I rented WS in order to compare Jennifer Jason Leigh's performance in this with her performance in Kansas City. Both are period pieces, and in both i sensed her willingness to submerge a modern self into the demands of the historic period. This is frightening to behold--Albert Finney is rock-hard, with glimpses of natural paternal sentiment that only make his determined hardness the more monstrous. So, his daughter is his victim--a victim of culture, a victim of circumstance--a victim of miscommunications, a victim of her lover, of her aunt? It's all a little hard to bear, except that, as the motif of endurance emerges, the formation of a protective shell over the passions of the young is, finally, a relief. I don't know if there is enough popcorn and chocolate/caramel/you-name-it to make sitting through this story actually enjoyable. Beautifully dressed and accompanied by exquisite score, it's a tragedy with a conclusion of unillumined defeat. Although Katherine, Leigh's role, keeps for herself, privately, the apparent pleasure of the memory of passion. Is this James's modern leaning? Anyway, I rated it high, because as a window into history it's at least fascinating.

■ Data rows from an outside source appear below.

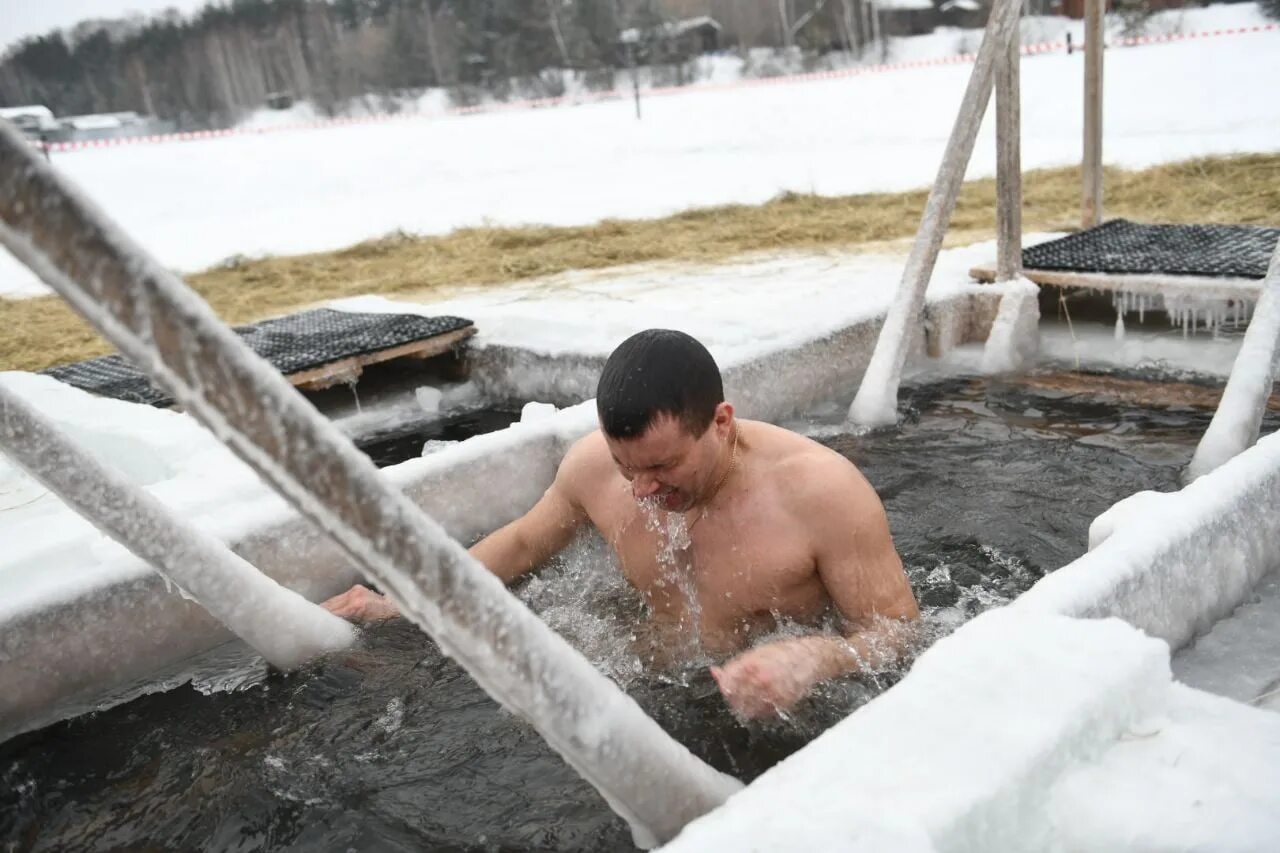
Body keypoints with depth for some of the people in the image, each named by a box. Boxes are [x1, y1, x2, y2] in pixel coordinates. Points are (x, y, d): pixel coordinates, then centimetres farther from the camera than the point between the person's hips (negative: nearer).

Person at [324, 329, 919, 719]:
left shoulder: (822, 492, -28)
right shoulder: (596, 463, -15)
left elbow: (900, 631, -18)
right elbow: (523, 542, 6)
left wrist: (816, 656, -40)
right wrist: (400, 604, -1)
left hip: (797, 711, -2)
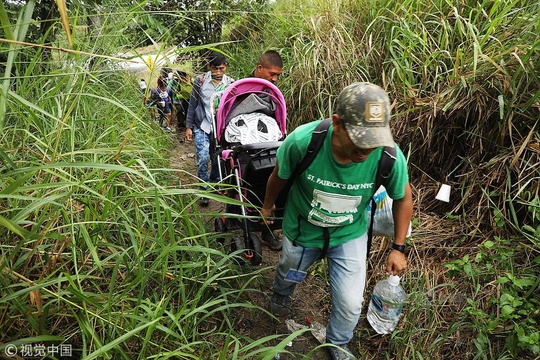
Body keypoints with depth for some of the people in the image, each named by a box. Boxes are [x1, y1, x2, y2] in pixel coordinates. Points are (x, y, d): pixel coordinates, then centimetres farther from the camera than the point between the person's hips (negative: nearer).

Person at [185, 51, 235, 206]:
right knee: (203, 158, -12)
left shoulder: (230, 83, -1)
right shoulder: (200, 81, -4)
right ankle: (204, 190, 4)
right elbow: (192, 105, 2)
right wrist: (188, 127, 1)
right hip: (202, 126, -2)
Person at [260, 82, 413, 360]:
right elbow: (279, 176, -13)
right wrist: (267, 206, 5)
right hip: (303, 229, 0)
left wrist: (398, 248, -5)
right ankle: (280, 292, 69)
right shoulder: (302, 141, -35)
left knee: (350, 304, 5)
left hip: (349, 234, 1)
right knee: (289, 273, 28)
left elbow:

Usually I adore movies with no glitches - easy romance that merely comes to fruition. However, this film caught my eye in the video store and I impulsively rented it - I will forever be grateful to my instinct. For this film was amazing - a young woman who is unattractive physically, but beautiful inside. She yearns for the true, unconditional love that her father has never provided it to her. This story documents with grace and intense emotion her journey of discovery - for who really loves her and who she really is. The music is achingly poignant and supports a story that evokes such incredible feelings in its viewers. Washington Square isn't a film that makes you cry, it's one that makes you weep.
*** This review may contain spoilers ***
I love Henry James books and Washington Square was no exception. I was
very excited to see a new movie coming out, based on the book of that
title. Jennifer Jason Lee is an exceptional actress and Ben Chaplin
good enough to play the lead roles. Albert Finney is miscast and
doesn't carry the role well. I wanted to shoot Maggie Smith....or
rather her silly, insipid role. The real problem and what's lacking in
this latest version is a good script, music, and direction.

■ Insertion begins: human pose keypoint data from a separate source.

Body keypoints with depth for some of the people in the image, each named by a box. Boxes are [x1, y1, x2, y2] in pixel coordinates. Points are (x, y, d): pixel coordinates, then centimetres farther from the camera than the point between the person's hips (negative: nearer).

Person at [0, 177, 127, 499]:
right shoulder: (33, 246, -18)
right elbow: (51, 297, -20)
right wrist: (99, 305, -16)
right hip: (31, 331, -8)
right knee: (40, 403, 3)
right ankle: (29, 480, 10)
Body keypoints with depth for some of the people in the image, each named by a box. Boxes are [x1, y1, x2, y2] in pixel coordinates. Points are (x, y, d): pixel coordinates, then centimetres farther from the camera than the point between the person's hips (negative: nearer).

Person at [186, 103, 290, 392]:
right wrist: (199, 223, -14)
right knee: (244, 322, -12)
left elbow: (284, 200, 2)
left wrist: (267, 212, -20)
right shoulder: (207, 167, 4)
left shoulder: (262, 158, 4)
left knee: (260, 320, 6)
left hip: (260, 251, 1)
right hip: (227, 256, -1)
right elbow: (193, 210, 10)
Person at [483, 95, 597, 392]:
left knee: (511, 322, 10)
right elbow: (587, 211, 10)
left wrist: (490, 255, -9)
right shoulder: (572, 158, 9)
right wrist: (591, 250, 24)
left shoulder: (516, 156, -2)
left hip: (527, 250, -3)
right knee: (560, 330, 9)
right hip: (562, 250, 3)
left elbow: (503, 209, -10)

I fell asleep in the theater watching this long, drawn out and exceptionally boring movie. There are more pauses in the dialog than a Pinter Play. In the book I felt a deep caring for Catherine Sloper and her life. The movie had just the opposite effect. I also disliked the twist where her aunt has a sexual attraction to Morris. Eeeeeeeek. YUK.
Watch it if you can't sleep, it's a definite snoozer. Don't watch it if you're depressed. You'll need Zoloft after this.
Sure, "The Heiress" was exceptional with Olivia Haviland and Montgomery Clift in the title roles. The actor who played her father was on the mark as the uncaring, cold father....still grieving for his dead wife and hating Catherine for it. The movie was not faithful to the book but neither is this one.
This movie was a box office flop. I have no doubts as to why.